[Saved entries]
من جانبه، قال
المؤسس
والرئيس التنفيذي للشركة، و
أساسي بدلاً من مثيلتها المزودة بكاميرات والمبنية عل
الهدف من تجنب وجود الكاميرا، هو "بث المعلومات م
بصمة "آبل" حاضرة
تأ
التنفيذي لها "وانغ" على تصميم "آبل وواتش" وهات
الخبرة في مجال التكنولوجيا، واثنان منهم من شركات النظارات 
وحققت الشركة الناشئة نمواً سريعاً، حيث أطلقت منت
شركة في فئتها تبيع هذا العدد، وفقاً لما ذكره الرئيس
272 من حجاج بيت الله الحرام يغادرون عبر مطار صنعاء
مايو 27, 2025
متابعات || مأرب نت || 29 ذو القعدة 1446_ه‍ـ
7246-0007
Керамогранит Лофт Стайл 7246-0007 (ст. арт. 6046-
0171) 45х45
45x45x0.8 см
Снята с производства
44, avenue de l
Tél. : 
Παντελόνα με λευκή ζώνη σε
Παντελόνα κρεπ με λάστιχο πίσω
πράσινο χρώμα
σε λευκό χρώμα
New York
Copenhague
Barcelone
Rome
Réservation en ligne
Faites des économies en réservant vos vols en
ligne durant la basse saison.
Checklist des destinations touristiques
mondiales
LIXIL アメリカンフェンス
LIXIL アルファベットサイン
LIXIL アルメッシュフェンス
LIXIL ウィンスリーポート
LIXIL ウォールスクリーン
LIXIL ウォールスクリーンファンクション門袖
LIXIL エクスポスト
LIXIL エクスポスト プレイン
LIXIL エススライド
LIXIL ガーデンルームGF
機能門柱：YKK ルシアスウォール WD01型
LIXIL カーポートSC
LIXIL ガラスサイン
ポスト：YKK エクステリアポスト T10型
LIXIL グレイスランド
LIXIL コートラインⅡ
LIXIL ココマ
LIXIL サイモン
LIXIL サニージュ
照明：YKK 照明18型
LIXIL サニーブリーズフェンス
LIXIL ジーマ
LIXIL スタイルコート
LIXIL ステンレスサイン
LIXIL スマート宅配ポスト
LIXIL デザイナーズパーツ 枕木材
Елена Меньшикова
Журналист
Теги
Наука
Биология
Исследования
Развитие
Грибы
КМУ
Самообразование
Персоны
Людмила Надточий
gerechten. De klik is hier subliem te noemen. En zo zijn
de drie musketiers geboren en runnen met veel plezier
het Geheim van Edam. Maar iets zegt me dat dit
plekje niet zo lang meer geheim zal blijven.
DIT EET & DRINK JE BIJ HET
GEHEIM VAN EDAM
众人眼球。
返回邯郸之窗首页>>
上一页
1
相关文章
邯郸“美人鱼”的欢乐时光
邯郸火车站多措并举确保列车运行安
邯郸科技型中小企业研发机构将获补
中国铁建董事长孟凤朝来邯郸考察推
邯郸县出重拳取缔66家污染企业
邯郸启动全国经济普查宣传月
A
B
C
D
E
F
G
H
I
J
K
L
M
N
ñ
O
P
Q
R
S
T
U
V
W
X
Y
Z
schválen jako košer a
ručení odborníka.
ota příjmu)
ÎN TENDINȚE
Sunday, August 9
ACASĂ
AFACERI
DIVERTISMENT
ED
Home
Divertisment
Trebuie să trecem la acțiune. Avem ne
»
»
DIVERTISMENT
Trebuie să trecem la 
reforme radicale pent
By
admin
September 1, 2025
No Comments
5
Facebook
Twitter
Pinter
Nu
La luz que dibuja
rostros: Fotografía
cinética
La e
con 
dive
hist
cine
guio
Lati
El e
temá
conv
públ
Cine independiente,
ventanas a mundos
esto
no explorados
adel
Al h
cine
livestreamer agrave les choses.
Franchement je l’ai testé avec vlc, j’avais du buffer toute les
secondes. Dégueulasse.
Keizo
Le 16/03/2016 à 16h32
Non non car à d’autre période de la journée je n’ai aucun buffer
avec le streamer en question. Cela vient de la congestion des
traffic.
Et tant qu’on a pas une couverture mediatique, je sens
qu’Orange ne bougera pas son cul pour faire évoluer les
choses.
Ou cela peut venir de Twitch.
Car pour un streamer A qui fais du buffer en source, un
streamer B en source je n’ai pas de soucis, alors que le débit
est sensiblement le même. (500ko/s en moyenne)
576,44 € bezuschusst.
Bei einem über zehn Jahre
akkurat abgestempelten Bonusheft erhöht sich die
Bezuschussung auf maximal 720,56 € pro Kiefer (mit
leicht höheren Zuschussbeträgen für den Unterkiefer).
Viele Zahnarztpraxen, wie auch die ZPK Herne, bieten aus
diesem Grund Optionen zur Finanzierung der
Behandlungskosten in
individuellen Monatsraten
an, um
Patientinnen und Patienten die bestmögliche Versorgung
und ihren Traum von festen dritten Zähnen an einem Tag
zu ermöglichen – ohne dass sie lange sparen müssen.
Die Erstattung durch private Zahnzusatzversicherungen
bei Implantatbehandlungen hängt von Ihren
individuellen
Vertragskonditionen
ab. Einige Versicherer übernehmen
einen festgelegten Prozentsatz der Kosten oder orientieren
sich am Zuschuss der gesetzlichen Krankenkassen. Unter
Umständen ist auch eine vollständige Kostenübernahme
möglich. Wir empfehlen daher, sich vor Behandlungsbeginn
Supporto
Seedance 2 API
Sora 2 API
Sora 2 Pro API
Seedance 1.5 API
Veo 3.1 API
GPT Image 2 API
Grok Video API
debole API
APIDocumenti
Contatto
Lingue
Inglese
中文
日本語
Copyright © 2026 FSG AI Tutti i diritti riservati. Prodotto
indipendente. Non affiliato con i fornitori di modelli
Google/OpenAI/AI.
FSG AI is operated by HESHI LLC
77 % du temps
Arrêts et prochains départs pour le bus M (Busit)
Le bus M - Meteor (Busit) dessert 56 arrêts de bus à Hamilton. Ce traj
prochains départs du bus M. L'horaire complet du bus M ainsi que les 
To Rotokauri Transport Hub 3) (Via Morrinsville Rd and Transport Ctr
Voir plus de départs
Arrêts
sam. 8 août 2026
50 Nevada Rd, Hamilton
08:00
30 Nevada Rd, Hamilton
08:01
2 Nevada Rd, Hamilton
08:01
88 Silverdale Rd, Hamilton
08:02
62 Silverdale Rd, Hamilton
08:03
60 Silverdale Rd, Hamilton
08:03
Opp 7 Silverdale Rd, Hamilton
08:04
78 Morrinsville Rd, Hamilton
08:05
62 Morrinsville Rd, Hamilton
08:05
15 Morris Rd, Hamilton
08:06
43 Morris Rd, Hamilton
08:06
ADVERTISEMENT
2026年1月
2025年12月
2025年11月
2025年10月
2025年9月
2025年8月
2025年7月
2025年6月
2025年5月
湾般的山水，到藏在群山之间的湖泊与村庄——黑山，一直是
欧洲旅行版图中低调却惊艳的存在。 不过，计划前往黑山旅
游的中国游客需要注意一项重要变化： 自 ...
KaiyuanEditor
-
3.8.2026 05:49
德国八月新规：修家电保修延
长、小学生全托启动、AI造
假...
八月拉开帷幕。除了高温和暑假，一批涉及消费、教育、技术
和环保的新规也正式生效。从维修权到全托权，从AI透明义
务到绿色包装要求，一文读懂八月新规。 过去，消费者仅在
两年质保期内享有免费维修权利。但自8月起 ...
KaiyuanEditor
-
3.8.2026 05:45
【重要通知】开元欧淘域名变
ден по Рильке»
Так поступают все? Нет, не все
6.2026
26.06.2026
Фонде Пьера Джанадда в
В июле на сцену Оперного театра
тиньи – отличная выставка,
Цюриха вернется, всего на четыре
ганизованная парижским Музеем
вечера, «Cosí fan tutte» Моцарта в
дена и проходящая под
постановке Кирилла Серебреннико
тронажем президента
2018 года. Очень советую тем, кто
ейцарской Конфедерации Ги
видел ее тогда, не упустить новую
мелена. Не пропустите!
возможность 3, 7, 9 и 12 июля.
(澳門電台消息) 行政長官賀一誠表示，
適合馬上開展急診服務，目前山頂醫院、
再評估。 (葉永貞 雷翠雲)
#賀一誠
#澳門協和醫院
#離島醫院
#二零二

- _WORK INSTRUCTION_: When you reach the line that contains "schválen jako košer a", stop; that line and every line before it, from the very first line of the data, should be restated word for word.

- _TASK ANSWER_:
من جانبه، قال
المؤسس
والرئيس التنفيذي للشركة، و
أساسي بدلاً من مثيلتها المزودة بكاميرات والمبنية عل
الهدف من تجنب وجود الكاميرا، هو "بث المعلومات م
بصمة "آبل" حاضرة
تأ
التنفيذي لها "وانغ" على تصميم "آبل وواتش" وهات
الخبرة في مجال التكنولوجيا، واثنان منهم من شركات النظارات 
وحققت الشركة الناشئة نمواً سريعاً، حيث أطلقت منت
شركة في فئتها تبيع هذا العدد، وفقاً لما ذكره الرئيس
272 من حجاج بيت الله الحرام يغادرون عبر مطار صنعاء
مايو 27, 2025
متابعات || مأرب نت || 29 ذو القعدة 1446_ه‍ـ
7246-0007
Керамогранит Лофт Стайл 7246-0007 (ст. арт. 6046-
0171) 45х45
45x45x0.8 см
Снята с производства
44, avenue de l
Tél. : 
Παντελόνα με λευκή ζώνη σε
Παντελόνα κρεπ με λάστιχο πίσω
πράσινο χρώμα
σε λευκό χρώμα
New York
Copenhague
Barcelone
Rome
Réservation en ligne
Faites des économies en réservant vos vols en
ligne durant la basse saison.
Checklist des destinations touristiques
mondiales
LIXIL アメリカンフェンス
LIXIL アルファベットサイン
LIXIL アルメッシュフェンス
LIXIL ウィンスリーポート
LIXIL ウォールスクリーン
LIXIL ウォールスクリーンファンクション門袖
LIXIL エクスポスト
LIXIL エクスポスト プレイン
LIXIL エススライド
LIXIL ガーデンルームGF
機能門柱：YKK ルシアスウォール WD01型
LIXIL カーポートSC
LIXIL ガラスサイン
ポスト：YKK エクステリアポスト T10型
LIXIL グレイスランド
LIXIL コートラインⅡ
LIXIL ココマ
LIXIL サイモン
LIXIL サニージュ
照明：YKK 照明18型
LIXIL サニーブリーズフェンス
LIXIL ジーマ
LIXIL スタイルコート
LIXIL ステンレスサイン
LIXIL スマート宅配ポスト
LIXIL デザイナーズパーツ 枕木材
Елена Меньшикова
Журналист
Теги
Наука
Биология
Исследования
Развитие
Грибы
КМУ
Самообразование
Персоны
Людмила Надточий
gerechten. De klik is hier subliem te noemen. En zo zijn
de drie musketiers geboren en runnen met veel plezier
het Geheim van Edam. Maar iets zegt me dat dit
plekje niet zo lang meer geheim zal blijven.
DIT EET & DRINK JE BIJ HET
GEHEIM VAN EDAM
众人眼球。
返回邯郸之窗首页>>
上一页
1
相关文章
邯郸“美人鱼”的欢乐时光
邯郸火车站多措并举确保列车运行安
邯郸科技型中小企业研发机构将获补
中国铁建董事长孟凤朝来邯郸考察推
邯郸县出重拳取缔66家污染企业
邯郸启动全国经济普查宣传月
A
B
C
D
E
F
G
H
I
J
K
L
M
N
ñ
O
P
Q
R
S
T
U
V
W
X
Y
Z
schválen jako košer a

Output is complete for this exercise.